Soltar para renacer 🌊 – Día 7

Soltar para renacer 🌊 – Día 7
Perséfone saliendo del inframundo

Todos hemos escuchado el cliché: “hay que soltar para que lo nuevo llegue”. Suena bonito, incluso hasta lógico… pero nadie te dice lo que duele. Soltar no es una frase de autoayuda que se pega en un post-it. Soltar es arrancarte las raíces, es dejar atrás pedazos de ti que se sienten imposibles de reemplazar. Y, sin embargo, es la única manera de abrir los caminos que estaban bloqueados.

En mi caso, soltar significó despedirme de lo más tangible de mi vida con Rafa. El apartamento que habíamos convertido en hogar, que decoramos y construimos con nuestro esfuerzo conjunto, hasta con la ayuda del padre biológico de mis hijos. Ese espacio guardaba risas, peleas, sueños, y también silencios pesados después de la pérdida.

También significó dejar el local en el CCCT, un lugar que representaba mucho más que un negocio: era un símbolo de lo que habíamos logrado juntos, de lo que podíamos levantar con nuestras propias manos. Nuestros equipos eran viejos, sí, y quizás no valían mucho en dinero, pero para mí representaban todo lo que habíamos creado, horas infinitas de trabajo, sacrificio y orgullo compartido.

Pero más allá de los objetos, lo que tuve que soltar fue la necesidad de demostrar algo. Mi prioridad se volvió salir del radar de la hermana de Rafael, una mujer que transformó su odio en una misión contra mí. Al principio me dolía, me llenaba de rabia, quería responder. Hasta que entendí que seguir enganchada en ese ciclo me mantenía en su mismo nivel, en su misma frecuencia oscura. Y yo no quería eso para mi vida, ni para mis hijos.

La casa lo reflejaba todo: estaba pesada, sucia, cargada de una oscuridad invisible. Había entrado en parálisis. Los objetos me mantenían atada, en una zona de confort envenenada que me robaba la energía y me impedía avanzar. Era como estar viva en un mausoleo.

Yo pude haberme quedado allí, luchando una batalla fútil de demostraciones de poder que no me interesaba. Pero ya había perdido totalmente el miedo y la fe en el sistema judicial. Todo el amedrentamiento, para ese momento, me daba risa. Y al mismo tiempo me mostró algo más profundo: la irracionalidad de la malvada no tenía límites. Rayaba en la locura. Y mantenerme allí, enganchada en esa dinámica, era convertirme en loca yo también.

Ese fue mi punto de quiebre. Esa lucidez fría que llega cuando ya no hay nada que perder. Entendí que el valor económico de lo que estaba defendiendo era mínimo comparado con lo que me estaba costando emocionalmente. Y que el verdadero legado de Rafael, el que sí importaba, ya estaba conmigo: en la vida que construimos, en lo que me enseñó, en lo que yo misma era capaz de crear. Ese legado era una mina de oro, un diamante en bruto, que solo yo podía explotar. Pero no lo iba a lograr si seguía atrapada en esa oscuridad.

• [Datos proporcionados]
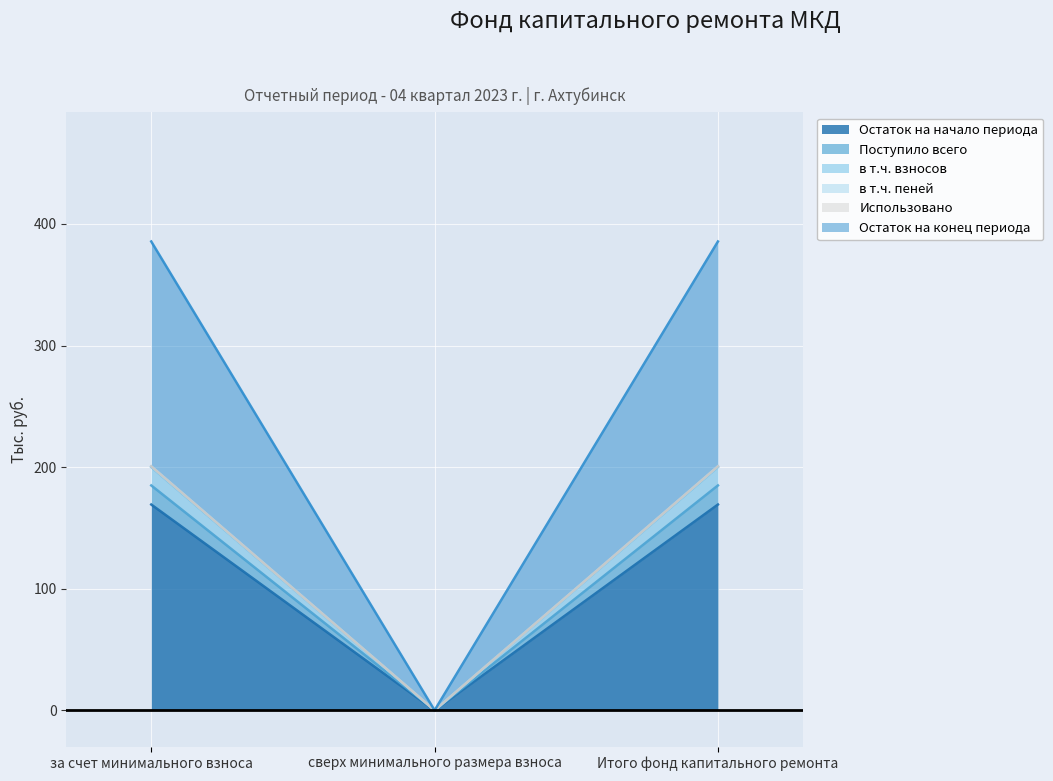

What is the difference between the highest and lowest values at за счет минимального взноса?

216.3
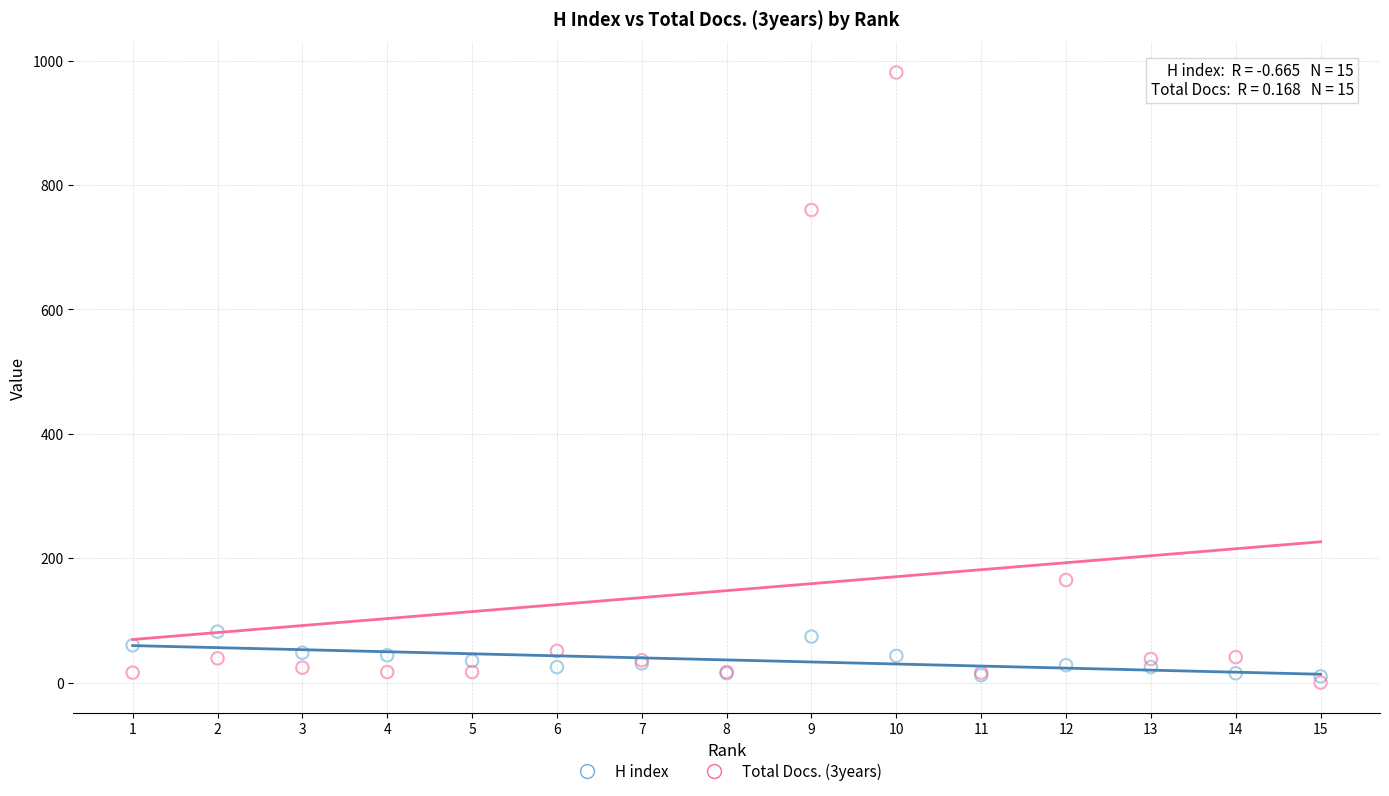

What are all the series names shown in the legend?

H index, Total Docs. (3years)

• [Tu tarea] Reescribe el texto sobre el acto de soltar desde las palabras "Pero más allá" hasta "en un mausoleo.", inclusive, y pon "ira" en lugar de "rabia".

• [Tu respuesta]
Pero más allá de los objetos, lo que tuve que soltar fue la necesidad de demostrar algo. Mi prioridad se volvió salir del radar de la hermana de Rafael, una mujer que transformó su odio en una misión contra mí. Al principio me dolía, me llenaba de ira, quería responder. Hasta que entendí que seguir enganchada en ese ciclo me mantenía en su mismo nivel, en su misma frecuencia oscura. Y yo no quería eso para mi vida, ni para mis hijos.

La casa lo reflejaba todo: estaba pesada, sucia, cargada de una oscuridad invisible. Había entrado en parálisis. Los objetos me mantenían atada, en una zona de confort envenenada que me robaba la energía y me impedía avanzar. Era como estar viva en un mausoleo.